╭─ DATASET

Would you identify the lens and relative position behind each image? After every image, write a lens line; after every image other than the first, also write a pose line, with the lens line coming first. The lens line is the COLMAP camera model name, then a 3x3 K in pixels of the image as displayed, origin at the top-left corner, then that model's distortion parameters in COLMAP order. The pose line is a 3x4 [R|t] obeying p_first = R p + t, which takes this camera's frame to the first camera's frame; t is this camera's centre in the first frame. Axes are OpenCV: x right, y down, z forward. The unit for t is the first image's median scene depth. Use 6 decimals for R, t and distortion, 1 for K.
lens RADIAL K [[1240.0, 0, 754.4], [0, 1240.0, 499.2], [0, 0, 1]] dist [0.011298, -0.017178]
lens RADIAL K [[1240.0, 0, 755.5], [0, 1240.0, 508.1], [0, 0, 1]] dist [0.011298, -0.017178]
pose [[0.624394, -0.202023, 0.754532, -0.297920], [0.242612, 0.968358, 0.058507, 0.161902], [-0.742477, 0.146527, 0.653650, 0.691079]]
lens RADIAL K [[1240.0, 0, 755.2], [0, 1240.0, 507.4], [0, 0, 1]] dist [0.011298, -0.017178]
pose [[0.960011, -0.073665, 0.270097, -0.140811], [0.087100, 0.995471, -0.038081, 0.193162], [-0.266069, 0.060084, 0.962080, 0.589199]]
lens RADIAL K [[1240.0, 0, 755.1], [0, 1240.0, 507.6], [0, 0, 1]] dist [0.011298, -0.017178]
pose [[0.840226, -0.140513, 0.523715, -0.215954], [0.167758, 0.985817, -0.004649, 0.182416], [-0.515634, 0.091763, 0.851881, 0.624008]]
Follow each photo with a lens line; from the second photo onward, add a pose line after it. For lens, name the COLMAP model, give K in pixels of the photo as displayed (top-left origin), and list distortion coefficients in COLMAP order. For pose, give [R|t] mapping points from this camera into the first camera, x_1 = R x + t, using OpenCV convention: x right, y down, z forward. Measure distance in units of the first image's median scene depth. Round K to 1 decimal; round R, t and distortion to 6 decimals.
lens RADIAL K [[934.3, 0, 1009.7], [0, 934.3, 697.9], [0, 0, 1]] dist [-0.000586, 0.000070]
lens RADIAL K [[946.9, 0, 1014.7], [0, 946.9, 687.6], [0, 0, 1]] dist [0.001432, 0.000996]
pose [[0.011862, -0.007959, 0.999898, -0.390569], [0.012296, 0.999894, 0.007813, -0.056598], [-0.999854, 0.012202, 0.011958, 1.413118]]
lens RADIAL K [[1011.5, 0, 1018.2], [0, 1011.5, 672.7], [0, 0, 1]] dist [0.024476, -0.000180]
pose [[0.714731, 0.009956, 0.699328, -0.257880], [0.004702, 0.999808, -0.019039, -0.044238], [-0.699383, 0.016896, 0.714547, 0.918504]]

╰─

### TASK DIRECTIONS
Print every record above. Keep each one exactly as it is.

### EXERCISE SOLUTION
Would you identify the lens and relative position behind each image? After every image, write a lens line; after every image other than the first, also write a pose line, with the lens line coming first. The lens line is the COLMAP camera model name, then a 3x3 K in pixels of the image as displayed, origin at the top-left corner, then that model's distortion parameters in COLMAP order. The pose line is a 3x4 [R|t] obeying p_first = R p + t, which takes this camera's frame to the first camera's frame; t is this camera's centre in the first frame. Axes are OpenCV: x right, y down, z forward. The unit for t is the first image's median scene depth. Use 6 decimals for R, t and distortion, 1 for K.
lens RADIAL K [[1240.0, 0, 754.4], [0, 1240.0, 499.2], [0, 0, 1]] dist [0.011298, -0.017178]
lens RADIAL K [[1240.0, 0, 755.5], [0, 1240.0, 508.1], [0, 0, 1]] dist [0.011298, -0.017178]
pose [[0.624394, -0.202023, 0.754532, -0.297920], [0.242612, 0.968358, 0.058507, 0.161902], [-0.742477, 0.146527, 0.653650, 0.691079]]
lens RADIAL K [[1240.0, 0, 755.2], [0, 1240.0, 507.4], [0, 0, 1]] dist [0.011298, -0.017178]
pose [[0.960011, -0.073665, 0.270097, -0.140811], [0.087100, 0.995471, -0.038081, 0.193162], [-0.266069, 0.060084, 0.962080, 0.589199]]
lens RADIAL K [[1240.0, 0, 755.1], [0, 1240.0, 507.6], [0, 0, 1]] dist [0.011298, -0.017178]
pose [[0.840226, -0.140513, 0.523715, -0.215954], [0.167758, 0.985817, -0.004649, 0.182416], [-0.515634, 0.091763, 0.851881, 0.624008]]
Follow each photo with a lens line; from the second photo onward, add a pose line after it. For lens, name the COLMAP model, give K in pixels of the photo as displayed (top-left origin), and list distortion coefficients in COLMAP order. For pose, give [R|t] mapping points from this camera into the first camera, x_1 = R x + t, using OpenCV convention: x right, y down, z forward. Measure distance in units of the first image's median scene depth. Round K to 1 decimal; round R, t and distortion to 6 decimals.
lens RADIAL K [[934.3, 0, 1009.7], [0, 934.3, 697.9], [0, 0, 1]] dist [-0.000586, 0.000070]
lens RADIAL K [[946.9, 0, 1014.7], [0, 946.9, 687.6], [0, 0, 1]] dist [0.001432, 0.000996]
pose [[0.011862, -0.007959, 0.999898, -0.390569], [0.012296, 0.999894, 0.007813, -0.056598], [-0.999854, 0.012202, 0.011958, 1.413118]]
lens RADIAL K [[1011.5, 0, 1018.2], [0, 1011.5, 672.7], [0, 0, 1]] dist [0.024476, -0.000180]
pose [[0.714731, 0.009956, 0.699328, -0.257880], [0.004702, 0.999808, -0.019039, -0.044238], [-0.699383, 0.016896, 0.714547, 0.918504]]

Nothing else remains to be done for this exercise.